Nitrogen is at the center of agronomy, climate change, and water quality conversations. Farms are striving to achieve higher yields and quality while reducing emissions and leaching losses by improving their nitrogen use efficiency. We need to understand how nitrogen behaves in our agroecosystems, how to evaluate the nitrogen budget, and ways to minimize nitrogen loss.

Nitrogen (N) cycles continuously between inorganic N, organic N, and gaseous N on farm fields. Consider the soil as a piggy bank for nitrogen. After nitrogen is “deposited” through inputs, it can also be withdrawn from the soil via crop harvest, volatilization, denitrification, runoff, erosion, and leaching. In other words, the cycling forms of nitrogen follow the law of conservation of mass, meaning that within the boundaries shown in the nitrogen cycle (Figure 1), nitrogen input equals the sum of nitrogen changes in the soil and nitrogen removed from the soil.

The nitrogen budget can be represented like this:

N input = N removal +/- changes in

N storage

Times of higher risk

Fall and spring are particularly vulnerable to nitrate leaching because that is typically when much of our groundwater recharge occurs. The months following harvest through planting of the following year’s crop are also times when most row crop agricultural systems are void of vegetation to help with interception and/or water and nutrient uptake during the shoulder periods of the growing season. Cover crops, interplanting, and other strategies that promote living cover can help mitigate the risk of loss during these critical times.

With projections of higher precipitation in parts of the country in the future, the risk of losing nitrogen through leaching also rises. Under conventional tillage, 84% of drainage events occurred from January 1 to June 30. It has also been found that close to 75% of nitrogen leaching loss occurred from April 1 to June 30. Intense drainage, high soil residual nitrogen from various inputs (such as fertilizer, crop residual, and manure), and low nitrogen uptake from crops in early growth stages could result in high amounts of nitrate leaching in the spring. As a result, finding ways to secure residual soil inorganic nitrogen during the shoulder season will minimize the risk of nitrogen loss.

Consider the budget

Understanding nitrogen use in a budget may reveal opportunities to reduce unnecessary use of nitrogen inputs, which saves time and money and reduces contamination to groundwater. Make decisions about how much inorganic nitrogen to apply after considering your soil type, preplanting soil nitrogen testing, manure, legume, and irrigation nitrogen credits if applicable.

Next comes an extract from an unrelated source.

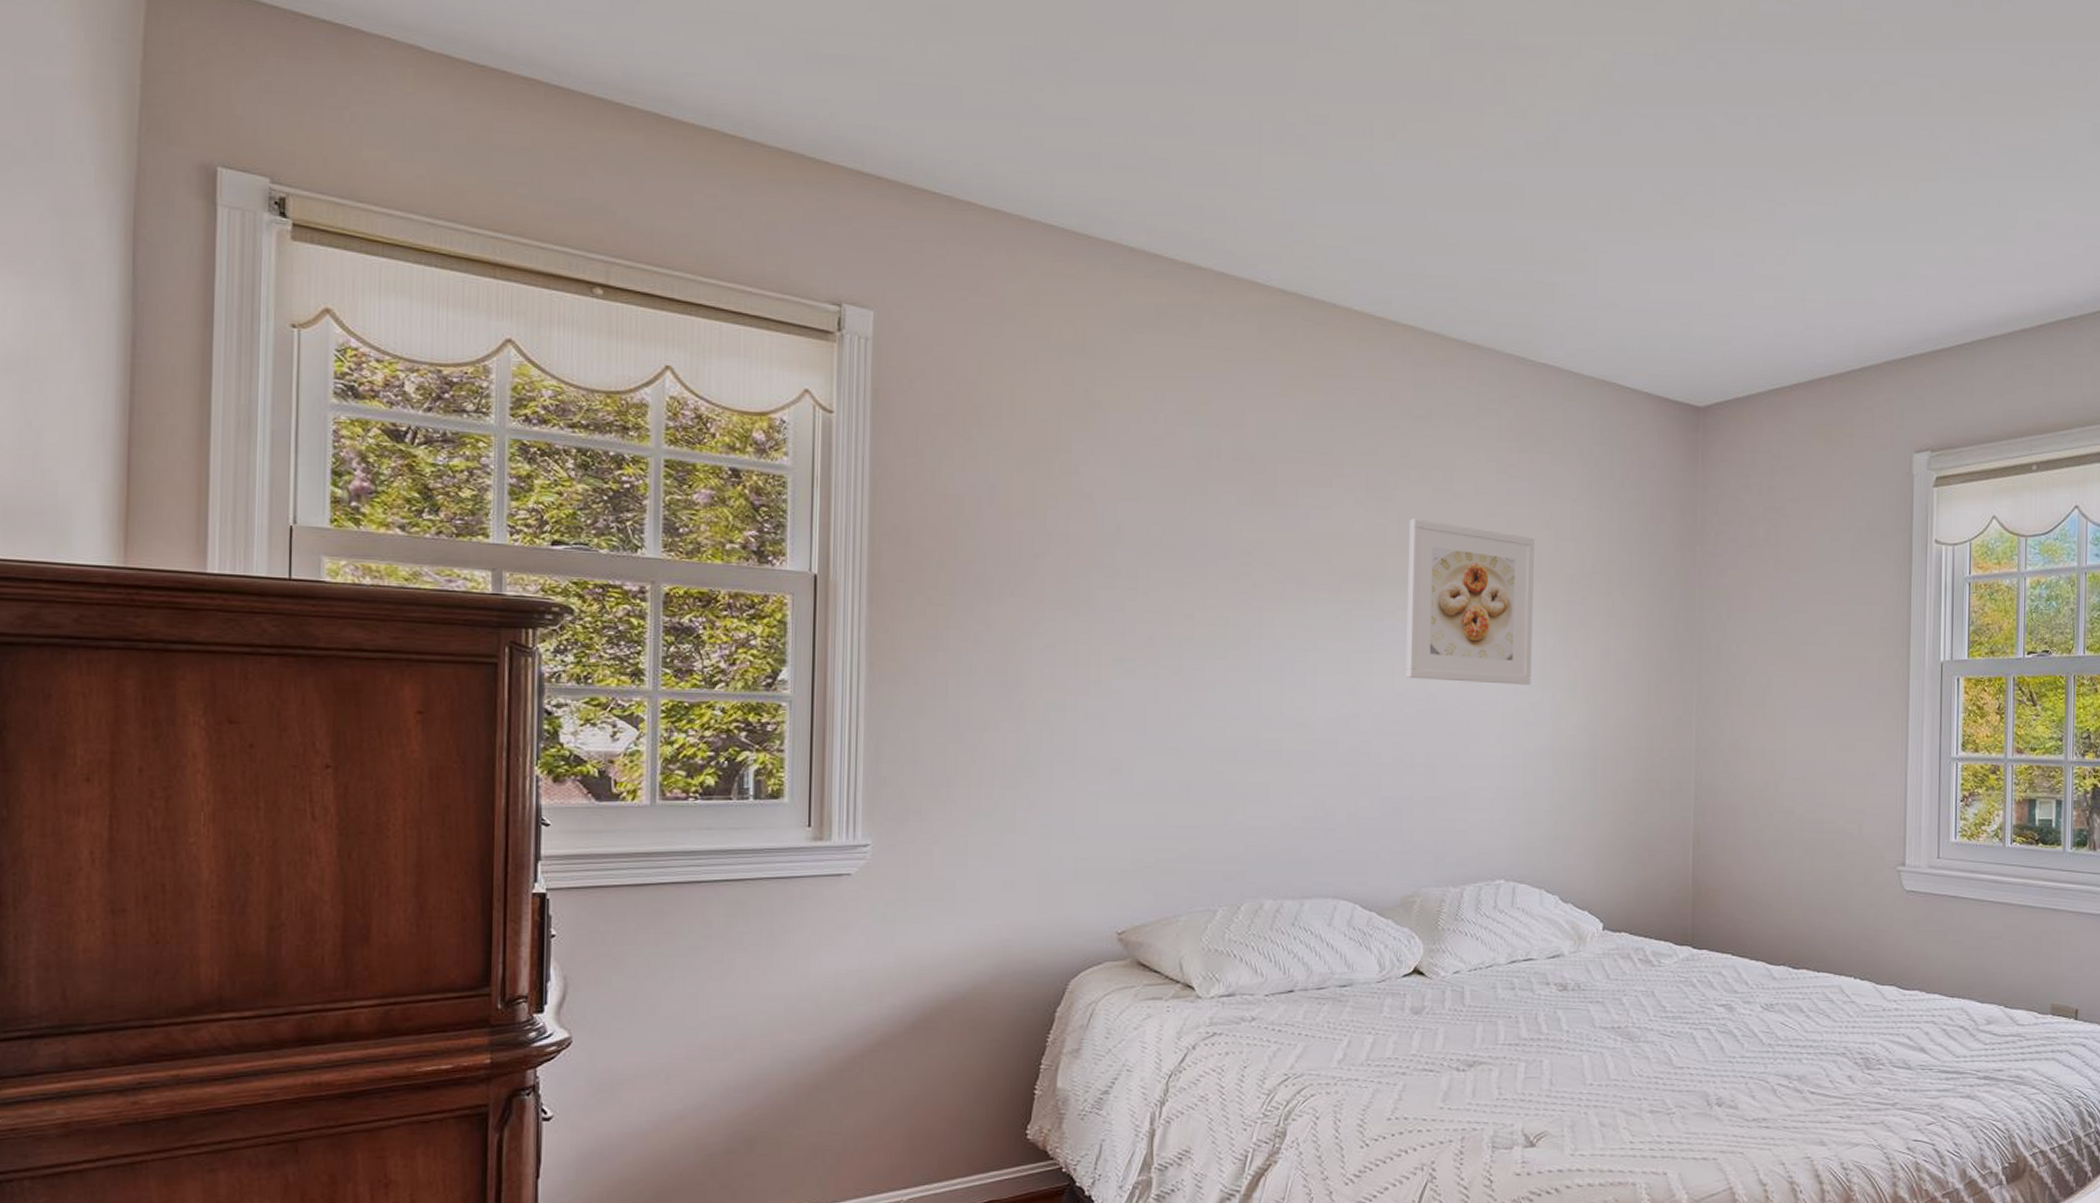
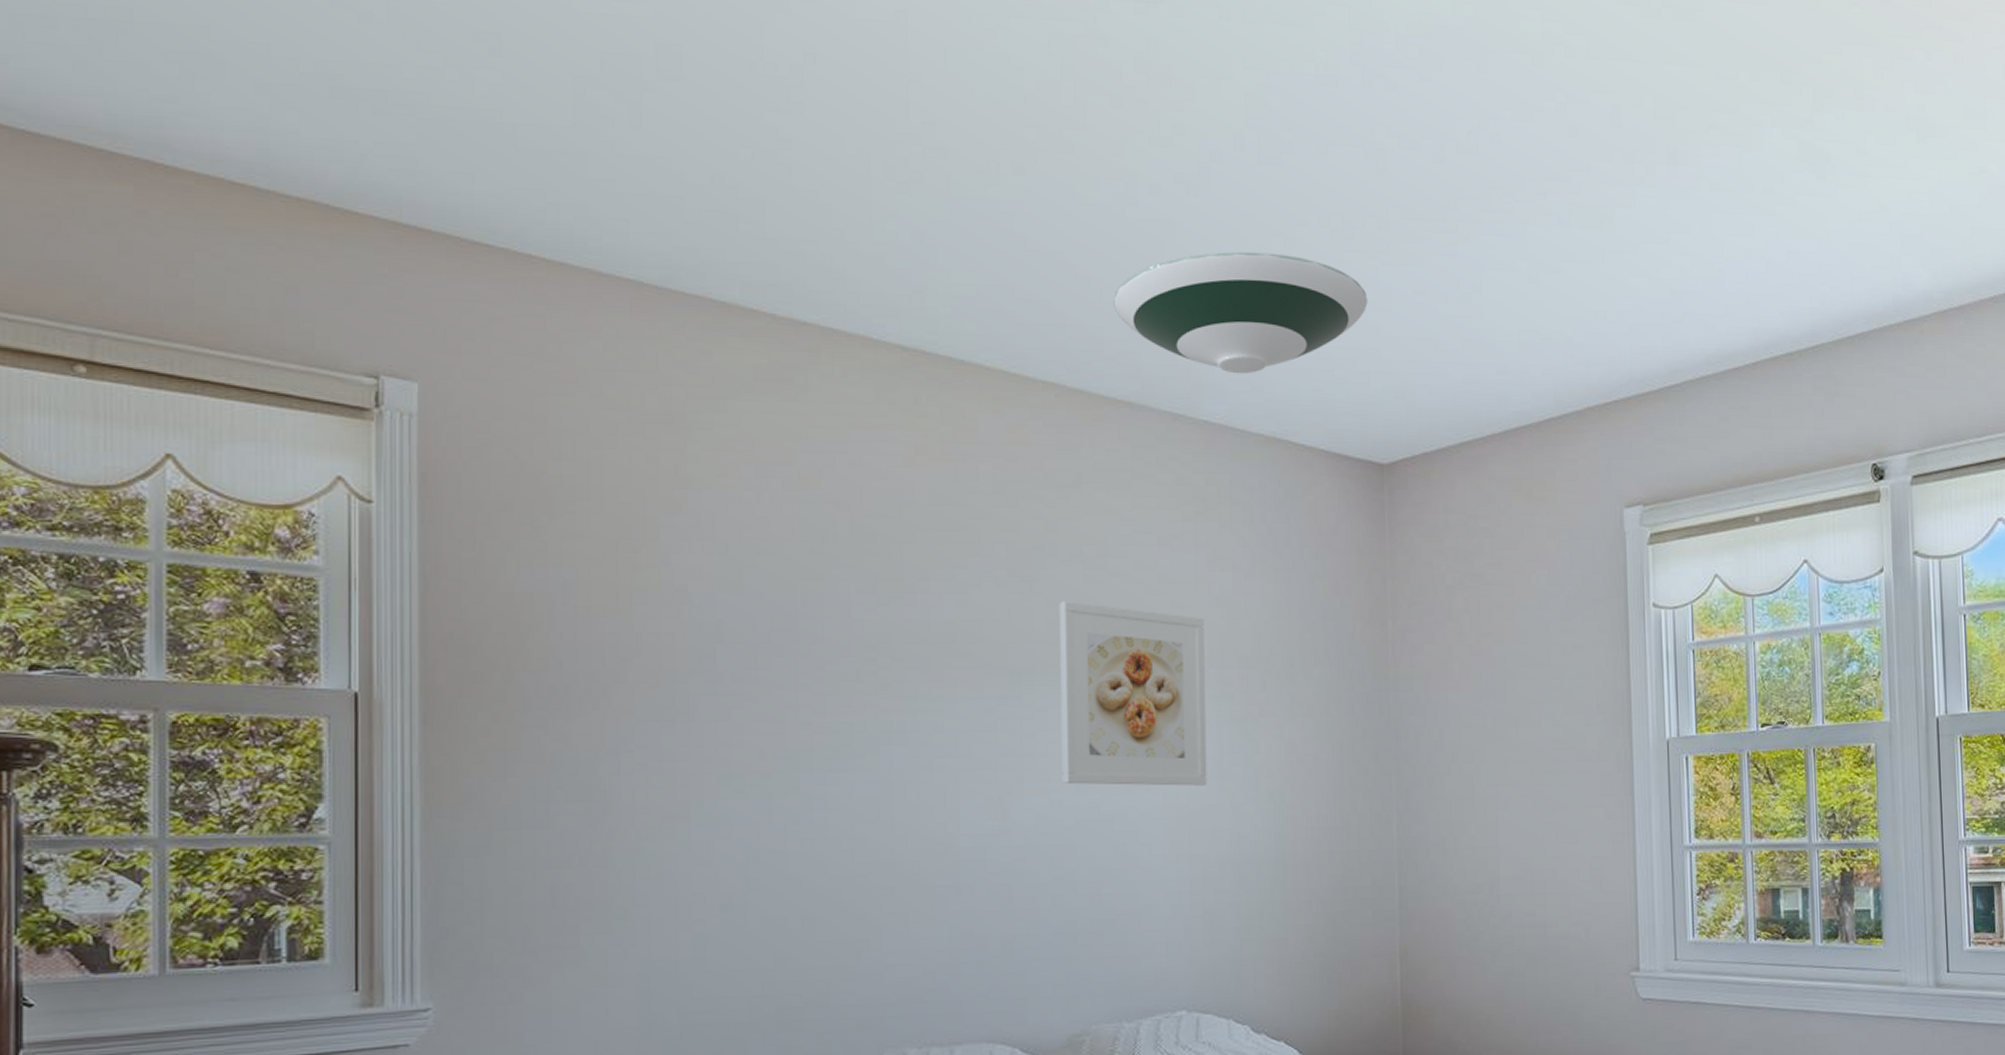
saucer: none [1468,213,1693,323] -> present [1113,251,1368,374]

Concentrations of nitrate-N in irrigation water of a recent study were determined to be between 1 and 45 mg/L NO3-N, which adds an additional 0.2 to 10.1 pounds of nitrogen per inch of irrigation water applied. Nitrate added through irrigation water can be directly absorbed by plants.

To simplify the creation of field-based nitrogen budgets, Kevin Masarik at the University of Wisconsin-Madison Division of Extension has developed a web-based tool named the “Nitrate Leaching Calculator,” which allows users to input environmental conditions, nitrogen inputs, and outputs. With this tool, you can understand the potential nitrogen loss from fields under specific management practices and compare different management scenarios. You can find the Nitrate Leaching Calculator and other upcoming related training opportunities at UW-Madison Division of Extension Agriculture Water Quality Program’s website.

Table 1 is an example of a nitrogen budget, including one field’s environmental factors, inputs, outputs, and estimated leachable nitrogen. Here, leachable nitrogen refers to the potential of nitrogen loss in pounds per acre.

Stay on track

Keep pace in the relay race of nutrient cycling by using cover crops. Nitrogen is like a baton in a relay race among crops and soil (Figure 2). After nitrogen is removed via harvest, soil inorganic nitrogen levels remain high in some fields.

In wet years with heavy snow and rainfall, the risk of nitrate leaching intensifies. To retain nitrogen at the end of the growing season, use a cover crop like winter rye, that efficiently scavenges nitrogen.

In a field research study on cover crops and nutrient management in Wisconsin from 2014 to 2017, researchers found that winter rye’s average dry biomass is over 2,000 pounds per acre, while uptaking more than 50 pounds of nitrogen per acre. In the spring, nitrogen from terminated cover crops will return to the soil as inorganic nitrogen and continue in the nutrient cycling process.

From a nutrient management perspective, be mindful of the trade-off of using cover crops. Adjust manure nitrogen credit from the previous application depending on cover crops biomass.